__Problem__:
Using the records below, write out again exactly the lines that begin at the line containing "Ecuador | - |" and end at the line containing "-3.6% | 3 | -4.0% |", and no other lines.

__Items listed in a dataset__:
- Opening Delimiter -

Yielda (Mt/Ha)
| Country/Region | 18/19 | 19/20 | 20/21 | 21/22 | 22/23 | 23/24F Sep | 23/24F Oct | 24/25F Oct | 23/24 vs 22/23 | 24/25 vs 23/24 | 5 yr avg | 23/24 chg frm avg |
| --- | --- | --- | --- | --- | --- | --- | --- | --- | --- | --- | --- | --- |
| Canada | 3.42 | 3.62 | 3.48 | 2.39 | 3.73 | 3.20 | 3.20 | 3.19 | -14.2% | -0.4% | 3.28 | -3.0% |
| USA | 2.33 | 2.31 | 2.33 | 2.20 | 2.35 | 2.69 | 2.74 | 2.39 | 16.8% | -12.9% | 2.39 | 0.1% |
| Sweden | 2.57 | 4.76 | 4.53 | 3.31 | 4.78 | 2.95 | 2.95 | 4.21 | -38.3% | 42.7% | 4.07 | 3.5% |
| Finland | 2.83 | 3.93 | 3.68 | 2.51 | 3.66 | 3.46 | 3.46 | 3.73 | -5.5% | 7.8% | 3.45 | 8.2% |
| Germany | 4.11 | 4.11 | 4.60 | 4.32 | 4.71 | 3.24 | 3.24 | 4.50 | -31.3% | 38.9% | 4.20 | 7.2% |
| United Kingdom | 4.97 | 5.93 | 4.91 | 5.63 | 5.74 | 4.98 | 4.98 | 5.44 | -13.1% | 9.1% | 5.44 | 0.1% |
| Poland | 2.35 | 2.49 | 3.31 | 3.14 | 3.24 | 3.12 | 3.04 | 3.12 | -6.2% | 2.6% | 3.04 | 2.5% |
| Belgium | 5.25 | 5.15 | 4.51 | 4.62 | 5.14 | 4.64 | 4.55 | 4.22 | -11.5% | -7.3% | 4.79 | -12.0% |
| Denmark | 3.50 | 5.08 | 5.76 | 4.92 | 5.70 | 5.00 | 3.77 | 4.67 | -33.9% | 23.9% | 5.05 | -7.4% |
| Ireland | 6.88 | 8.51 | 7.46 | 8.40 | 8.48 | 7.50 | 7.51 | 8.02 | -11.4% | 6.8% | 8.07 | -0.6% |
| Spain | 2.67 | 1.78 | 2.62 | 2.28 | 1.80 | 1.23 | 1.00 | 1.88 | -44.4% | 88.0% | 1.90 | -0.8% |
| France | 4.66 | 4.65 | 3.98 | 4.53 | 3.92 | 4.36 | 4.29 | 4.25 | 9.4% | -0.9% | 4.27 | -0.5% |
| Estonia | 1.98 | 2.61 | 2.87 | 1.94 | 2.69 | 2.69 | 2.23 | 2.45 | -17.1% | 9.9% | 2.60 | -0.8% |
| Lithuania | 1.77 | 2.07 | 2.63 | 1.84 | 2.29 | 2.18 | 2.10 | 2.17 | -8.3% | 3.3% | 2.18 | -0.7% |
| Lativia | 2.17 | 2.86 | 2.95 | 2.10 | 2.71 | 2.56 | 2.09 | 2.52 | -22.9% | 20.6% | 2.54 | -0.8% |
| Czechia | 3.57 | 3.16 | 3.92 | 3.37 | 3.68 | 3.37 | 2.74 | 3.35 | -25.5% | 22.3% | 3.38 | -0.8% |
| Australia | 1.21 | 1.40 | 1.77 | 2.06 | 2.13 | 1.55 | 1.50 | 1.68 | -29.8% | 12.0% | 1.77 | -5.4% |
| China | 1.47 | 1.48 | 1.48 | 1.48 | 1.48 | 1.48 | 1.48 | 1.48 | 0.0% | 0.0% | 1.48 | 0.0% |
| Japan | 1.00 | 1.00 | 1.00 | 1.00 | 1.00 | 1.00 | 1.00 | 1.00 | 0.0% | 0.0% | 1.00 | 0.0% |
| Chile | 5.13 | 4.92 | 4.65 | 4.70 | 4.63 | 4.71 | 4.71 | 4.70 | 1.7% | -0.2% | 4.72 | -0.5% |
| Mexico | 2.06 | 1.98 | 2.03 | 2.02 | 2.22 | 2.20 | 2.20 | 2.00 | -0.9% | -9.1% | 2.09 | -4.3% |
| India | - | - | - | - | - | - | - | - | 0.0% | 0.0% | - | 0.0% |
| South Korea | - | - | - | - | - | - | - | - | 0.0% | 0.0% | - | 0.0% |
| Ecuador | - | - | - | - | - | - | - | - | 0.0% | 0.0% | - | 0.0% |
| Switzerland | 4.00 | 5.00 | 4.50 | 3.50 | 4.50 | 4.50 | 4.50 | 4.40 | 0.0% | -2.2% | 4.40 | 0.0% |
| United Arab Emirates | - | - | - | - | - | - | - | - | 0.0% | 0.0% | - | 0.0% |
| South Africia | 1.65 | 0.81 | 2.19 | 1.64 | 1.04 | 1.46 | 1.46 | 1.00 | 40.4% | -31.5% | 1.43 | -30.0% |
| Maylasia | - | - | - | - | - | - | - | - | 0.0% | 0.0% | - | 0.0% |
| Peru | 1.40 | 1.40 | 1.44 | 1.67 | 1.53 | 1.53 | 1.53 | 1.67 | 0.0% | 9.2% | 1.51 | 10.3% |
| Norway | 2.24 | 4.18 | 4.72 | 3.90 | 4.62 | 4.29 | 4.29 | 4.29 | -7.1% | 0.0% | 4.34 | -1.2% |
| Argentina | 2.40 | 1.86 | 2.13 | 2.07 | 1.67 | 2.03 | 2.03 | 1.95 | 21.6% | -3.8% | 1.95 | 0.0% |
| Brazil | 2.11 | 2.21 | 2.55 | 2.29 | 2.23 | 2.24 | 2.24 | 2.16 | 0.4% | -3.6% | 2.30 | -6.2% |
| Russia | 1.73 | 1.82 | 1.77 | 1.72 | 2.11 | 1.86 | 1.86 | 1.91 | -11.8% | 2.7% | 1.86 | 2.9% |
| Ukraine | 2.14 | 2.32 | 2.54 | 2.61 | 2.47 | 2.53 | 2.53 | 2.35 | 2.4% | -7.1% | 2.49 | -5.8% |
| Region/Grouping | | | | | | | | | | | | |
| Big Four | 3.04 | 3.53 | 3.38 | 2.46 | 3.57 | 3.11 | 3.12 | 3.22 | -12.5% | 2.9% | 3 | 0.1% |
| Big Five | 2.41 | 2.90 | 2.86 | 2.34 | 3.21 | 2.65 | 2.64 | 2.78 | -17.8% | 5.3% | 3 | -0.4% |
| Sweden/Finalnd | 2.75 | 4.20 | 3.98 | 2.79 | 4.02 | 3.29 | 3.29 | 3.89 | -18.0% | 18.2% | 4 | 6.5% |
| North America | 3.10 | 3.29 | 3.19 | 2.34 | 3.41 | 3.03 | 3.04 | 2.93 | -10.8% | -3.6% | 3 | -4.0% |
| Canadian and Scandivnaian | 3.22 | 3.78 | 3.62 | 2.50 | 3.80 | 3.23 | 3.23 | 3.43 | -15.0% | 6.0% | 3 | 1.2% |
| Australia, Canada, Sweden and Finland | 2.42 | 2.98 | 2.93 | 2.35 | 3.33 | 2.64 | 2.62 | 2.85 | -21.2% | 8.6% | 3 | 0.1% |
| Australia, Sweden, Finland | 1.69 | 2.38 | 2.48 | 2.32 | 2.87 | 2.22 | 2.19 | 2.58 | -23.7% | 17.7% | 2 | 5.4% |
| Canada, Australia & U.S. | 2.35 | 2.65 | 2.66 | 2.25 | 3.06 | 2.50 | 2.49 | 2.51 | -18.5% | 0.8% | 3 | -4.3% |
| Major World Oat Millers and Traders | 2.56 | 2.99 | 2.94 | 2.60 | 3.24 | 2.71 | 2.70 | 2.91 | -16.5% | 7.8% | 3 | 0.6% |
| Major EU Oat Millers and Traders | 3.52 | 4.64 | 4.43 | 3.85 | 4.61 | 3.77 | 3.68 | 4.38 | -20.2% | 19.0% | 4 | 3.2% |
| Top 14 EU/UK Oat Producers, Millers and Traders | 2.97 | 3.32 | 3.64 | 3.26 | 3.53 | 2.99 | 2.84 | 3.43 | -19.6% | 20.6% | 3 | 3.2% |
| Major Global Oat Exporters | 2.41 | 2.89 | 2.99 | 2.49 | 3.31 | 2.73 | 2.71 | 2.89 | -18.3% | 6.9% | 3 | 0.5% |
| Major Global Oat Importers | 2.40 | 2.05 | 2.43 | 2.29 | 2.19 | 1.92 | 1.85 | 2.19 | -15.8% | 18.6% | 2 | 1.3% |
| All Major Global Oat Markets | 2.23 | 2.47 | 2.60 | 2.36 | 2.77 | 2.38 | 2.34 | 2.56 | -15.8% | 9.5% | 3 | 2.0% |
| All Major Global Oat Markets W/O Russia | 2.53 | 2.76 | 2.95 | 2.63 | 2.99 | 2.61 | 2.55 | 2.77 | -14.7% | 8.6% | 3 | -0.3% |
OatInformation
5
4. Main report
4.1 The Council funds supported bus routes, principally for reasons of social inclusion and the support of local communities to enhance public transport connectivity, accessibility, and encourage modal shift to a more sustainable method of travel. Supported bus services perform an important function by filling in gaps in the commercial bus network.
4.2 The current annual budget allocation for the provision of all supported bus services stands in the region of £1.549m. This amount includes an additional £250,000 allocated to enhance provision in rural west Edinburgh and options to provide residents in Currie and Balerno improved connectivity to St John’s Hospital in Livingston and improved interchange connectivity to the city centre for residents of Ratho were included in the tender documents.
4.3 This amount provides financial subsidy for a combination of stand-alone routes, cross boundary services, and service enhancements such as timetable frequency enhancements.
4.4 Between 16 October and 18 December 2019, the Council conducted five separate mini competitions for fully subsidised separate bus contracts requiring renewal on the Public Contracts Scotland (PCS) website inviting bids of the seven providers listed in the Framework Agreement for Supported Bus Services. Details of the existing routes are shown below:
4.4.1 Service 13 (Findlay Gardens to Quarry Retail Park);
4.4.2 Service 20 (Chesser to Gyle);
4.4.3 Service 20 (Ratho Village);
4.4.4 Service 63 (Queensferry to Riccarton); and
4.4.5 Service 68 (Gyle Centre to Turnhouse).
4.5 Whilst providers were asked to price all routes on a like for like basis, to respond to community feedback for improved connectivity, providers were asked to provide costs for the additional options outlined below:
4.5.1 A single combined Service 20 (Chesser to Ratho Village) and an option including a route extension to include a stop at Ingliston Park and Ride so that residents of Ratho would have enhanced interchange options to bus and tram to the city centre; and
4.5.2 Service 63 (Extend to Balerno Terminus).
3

- Closing Delimiter -

__Exercise output__:
| Ecuador | - | - | - | - | - | - | - | - | 0.0% | 0.0% | - | 0.0% |
| Switzerland | 4.00 | 5.00 | 4.50 | 3.50 | 4.50 | 4.50 | 4.50 | 4.40 | 0.0% | -2.2% | 4.40 | 0.0% |
| United Arab Emirates | - | - | - | - | - | - | - | - | 0.0% | 0.0% | - | 0.0% |
| South Africia | 1.65 | 0.81 | 2.19 | 1.64 | 1.04 | 1.46 | 1.46 | 1.00 | 40.4% | -31.5% | 1.43 | -30.0% |
| Maylasia | - | - | - | - | - | - | - | - | 0.0% | 0.0% | - | 0.0% |
| Peru | 1.40 | 1.40 | 1.44 | 1.67 | 1.53 | 1.53 | 1.53 | 1.67 | 0.0% | 9.2% | 1.51 | 10.3% |
| Norway | 2.24 | 4.18 | 4.72 | 3.90 | 4.62 | 4.29 | 4.29 | 4.29 | -7.1% | 0.0% | 4.34 | -1.2% |
| Argentina | 2.40 | 1.86 | 2.13 | 2.07 | 1.67 | 2.03 | 2.03 | 1.95 | 21.6% | -3.8% | 1.95 | 0.0% |
| Brazil | 2.11 | 2.21 | 2.55 | 2.29 | 2.23 | 2.24 | 2.24 | 2.16 | 0.4% | -3.6% | 2.30 | -6.2% |
| Russia | 1.73 | 1.82 | 1.77 | 1.72 | 2.11 | 1.86 | 1.86 | 1.91 | -11.8% | 2.7% | 1.86 | 2.9% |
| Ukraine | 2.14 | 2.32 | 2.54 | 2.61 | 2.47 | 2.53 | 2.53 | 2.35 | 2.4% | -7.1% | 2.49 | -5.8% |
| Region/Grouping | | | | | | | | | | | | |
| Big Four | 3.04 | 3.53 | 3.38 | 2.46 | 3.57 | 3.11 | 3.12 | 3.22 | -12.5% | 2.9% | 3 | 0.1% |
| Big Five | 2.41 | 2.90 | 2.86 | 2.34 | 3.21 | 2.65 | 2.64 | 2.78 | -17.8% | 5.3% | 3 | -0.4% |
| Sweden/Finalnd | 2.75 | 4.20 | 3.98 | 2.79 | 4.02 | 3.29 | 3.29 | 3.89 | -18.0% | 18.2% | 4 | 6.5% |
| North America | 3.10 | 3.29 | 3.19 | 2.34 | 3.41 | 3.03 | 3.04 | 2.93 | -10.8% | -3.6% | 3 | -4.0% |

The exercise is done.